America’s Risky Approach to Artificial Intelligence

Beijing’s national obsession is now winning the race to artificial intelligence, allocating billions of dollars to the cause and setting 2030 as the target year to dominate the world. Not to be defeated, President Vladimir Putin of Russia just declared that whoever masters A.I. “will become the leader of the world.”

To be sure, the bold promises made by A.I.’s true believers can seem extreme; today’s A.I. technologies are beneficial only in narrow situations. But if there is even a slight chance that the race to build powerful A.I. will establish the future of the world — and that does appear to be at least a probability — the United States and the rest of the West are taking an astonishingly easy-going and alarmingly risky approach to the technology.

The American tech industry, which makes most of its money in advertising and selling personal gadgets, the plan now seems to be to serve as champions of the West. Those businesses, it is anticipated, will research, develop and disseminate the most significant basic technologies of the future. Companies such as Google, Apple and Microsoft are formidable entities, with great talent and resources that approximate those of small countries. But they don’t have the resources of large countries, nor do they have incentives that entirely align with the public interest.

If the race for formidable A.I. is indeed a race among civilizations for control of the future, the United States and European nations ought to be spending at least 50 times the amount they do on public funding of basic A.I. research.

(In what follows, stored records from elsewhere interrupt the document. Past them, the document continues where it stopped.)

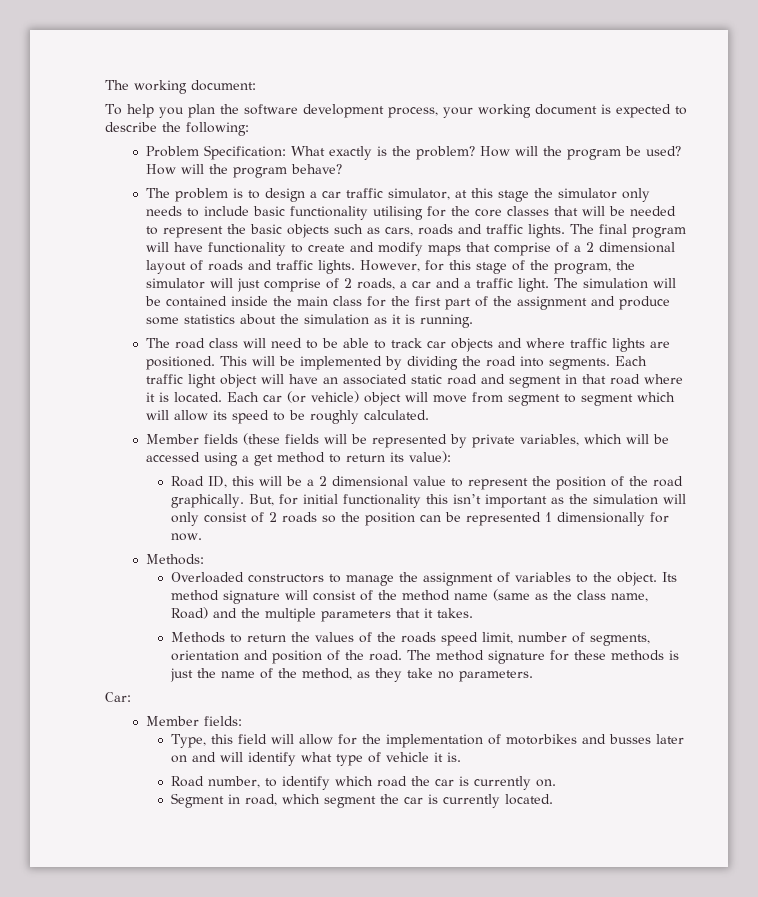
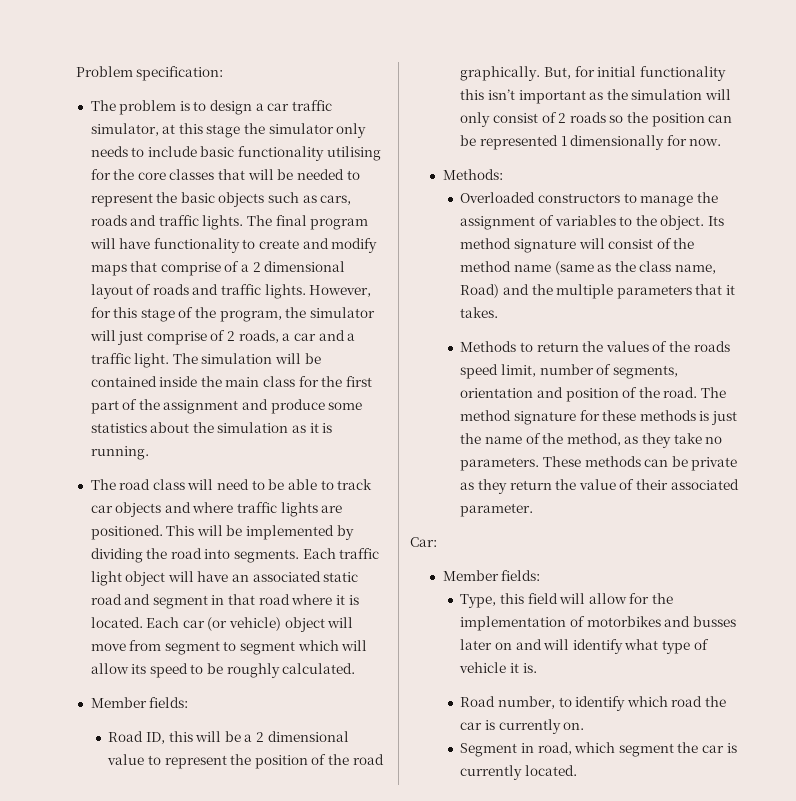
[105,80,256,94] [105,104,687,118] [105,122,249,136] [145,145,681,160] [145,164,342,178] The working document: // To help you plan the software development process, your working document is expected to describe the following: // Problem Specification: What exactly is the problem? How will the program be used? How will the program behave? -> [75,66,224,81] Problem specification:
[203,433,669,448] [145,451,451,466] fields (these fields will be represented by private variables, which will be accessed using a get method to return its value): -> [149,697,189,708] fields:
(534, 676) none -> [542,456,738,471] [460,479,739,494] [460,503,534,517] These methods can be private as they return the value of their associated parameter.

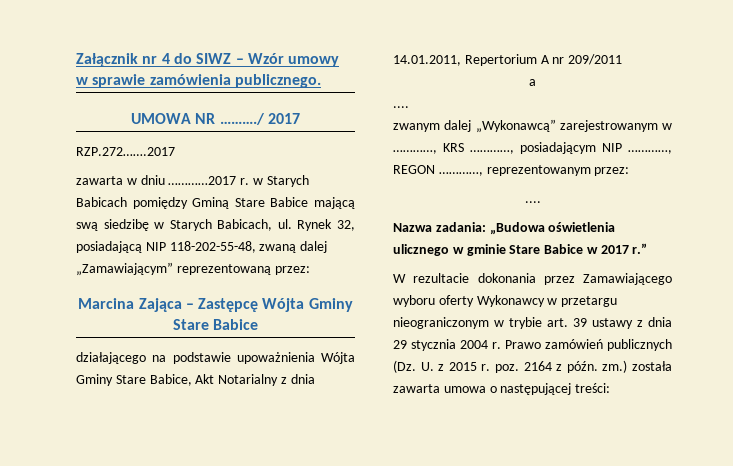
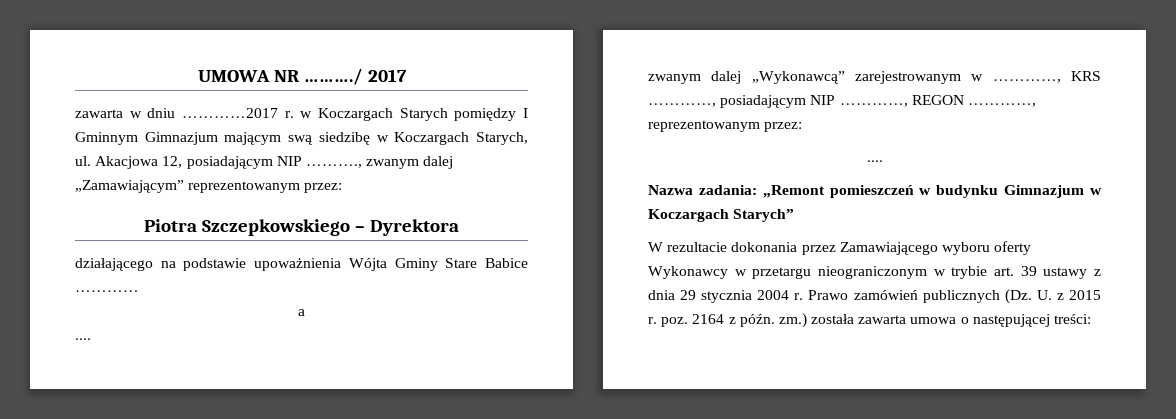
[76,53,340,67] [76,74,321,88] Załącznik nr 4 do SIWZ – Wzór umowy w sprawie zamówienia publicznego. // -> (197, 76) none
[76,147,175,156] // RZP.272…….2017 -> (407, 75) none
[266,175,309,187] [76,197,355,209] [76,219,355,231] [76,241,297,253] Starych Babicach pomiędzy Gminą Stare Babice mającą swą siedzibę w Starych Babicach, ul. Rynek 32, posiadającą NIP 118-202-55-48, zwaną -> [317,108,528,121] [75,132,528,145] [75,156,420,169] Koczargach Starych pomiędzy I Gminnym Gimnazjum mającym swą siedzibę w Koczargach Starych, ul. Akacjowa 12, posiadającym NIP ………., zwanym
[176,264,310,275] [78,298,353,312] [172,319,259,330] reprezentowaną przez: // Marcina Zająca – Zastępcę Wójta Gminy Stare Babice -> [188,181,343,193] [144,219,459,236] reprezentowanym przez: // Piotra Szczepkowskiego – Dyrektora
[149,374,315,386] [393,54,623,66] Babice, Akt Notarialny z dnia 14.01.2011, Repertorium A nr 209/2011 -> [485,258,528,268] [75,290,139,292] Babice …………
[489,222,616,235] [393,243,648,256] „Budowa oświetlenia ulicznego w gminie Stare Babice w 2017 r.” -> [762,185,1102,198] [648,209,795,222] „Remont pomieszczeń w budynku Gimnazjum w Koczargach Starych”

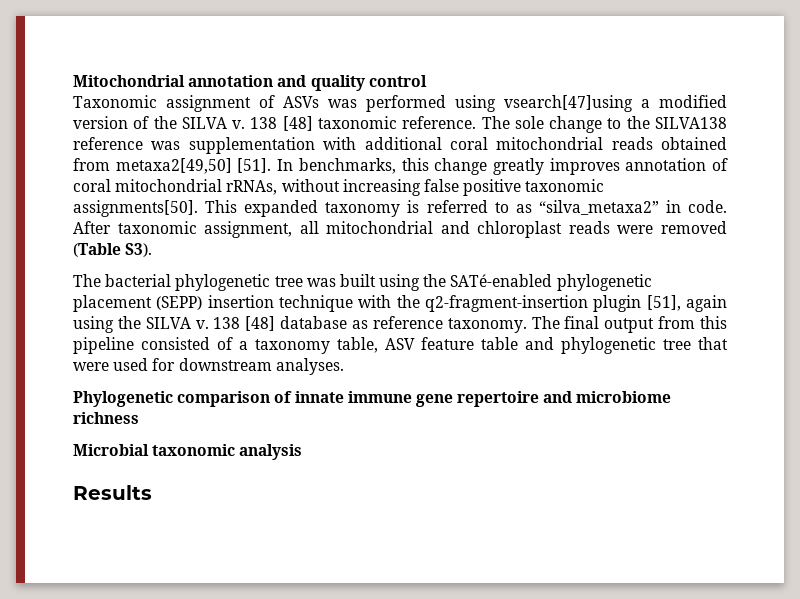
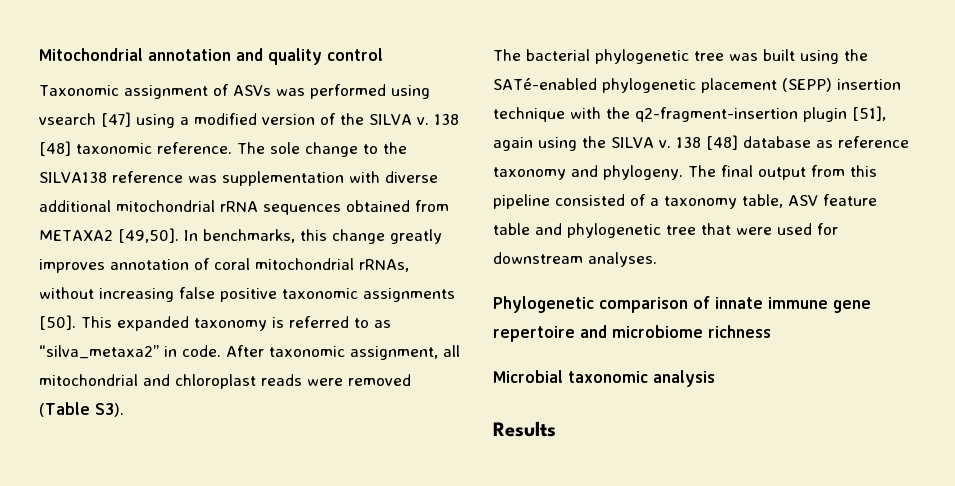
[504,95,633,112] vsearch[47]using -> [39,112,175,128] vsearch [47] using
[364,137,727,150] [73,158,272,174] additional coral mitochondrial reads obtained from metaxa2[49,50] [51]. -> [384,171,438,183] [39,200,449,215] [39,228,179,243] diverse additional mitochondrial rRNA sequences obtained from METAXA2 [49,50].
[73,200,198,217] assignments[50]. -> [363,288,455,302] [39,315,76,330] assignments [50].
[447,318,527,333] taxonomy. -> [493,165,683,180] taxonomy and phylogeny.

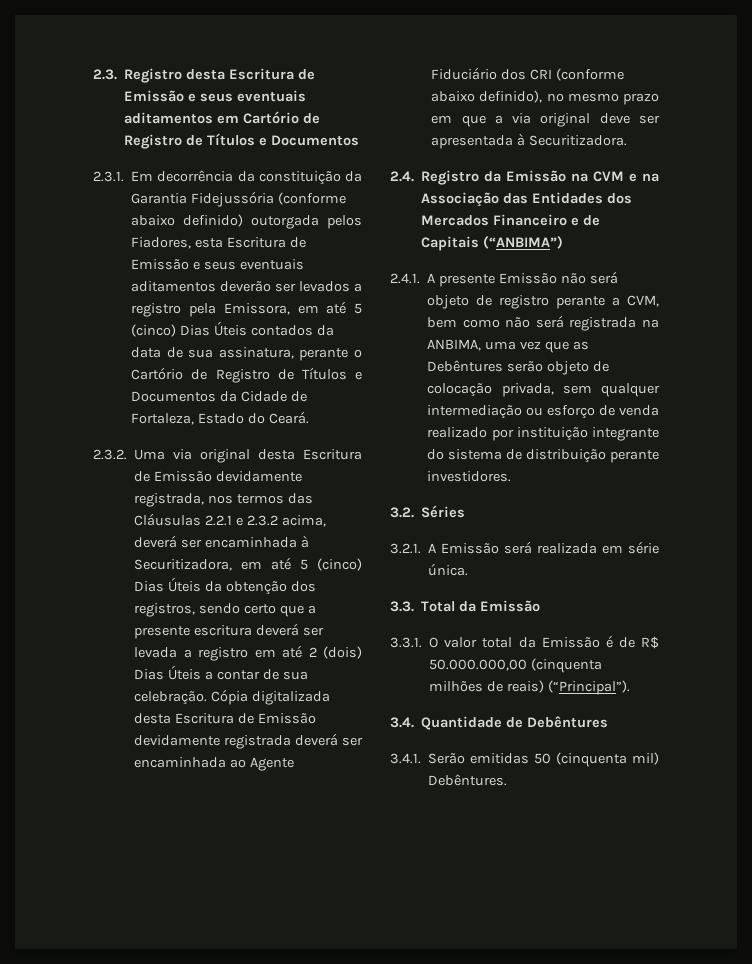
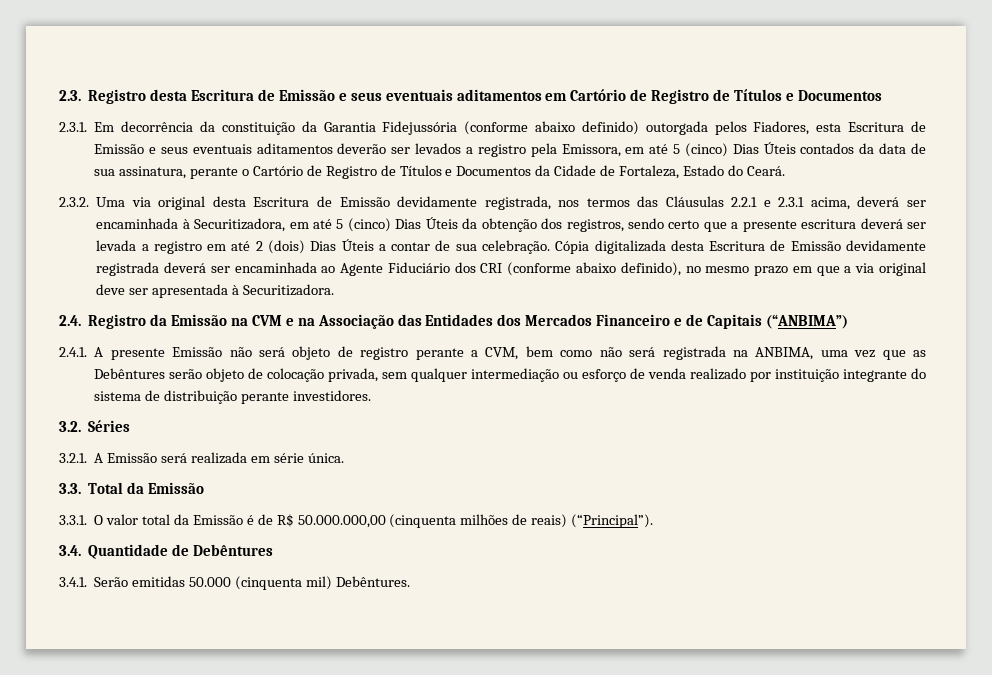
[246,515,278,526] 2.3.2 -> [778,197,805,207] 2.3.1
[534,753,552,764] 50 -> [189,577,232,587] 50.000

Their model should be the research that steered to the internet, funded by the Advanced Research Projects Agency, generated by the Eisenhower administration and arguably the most successful publicly funded science project in American history.

To their credit, companies like Google, Amazon, Microsoft and Apple are spending substantial money on advanced research. Google has been prepared to lose about $500 million a year on DeepMind, an artificial intelligence lab, and Microsoft has invested $1 billion in its self-governing OpenAI laboratory.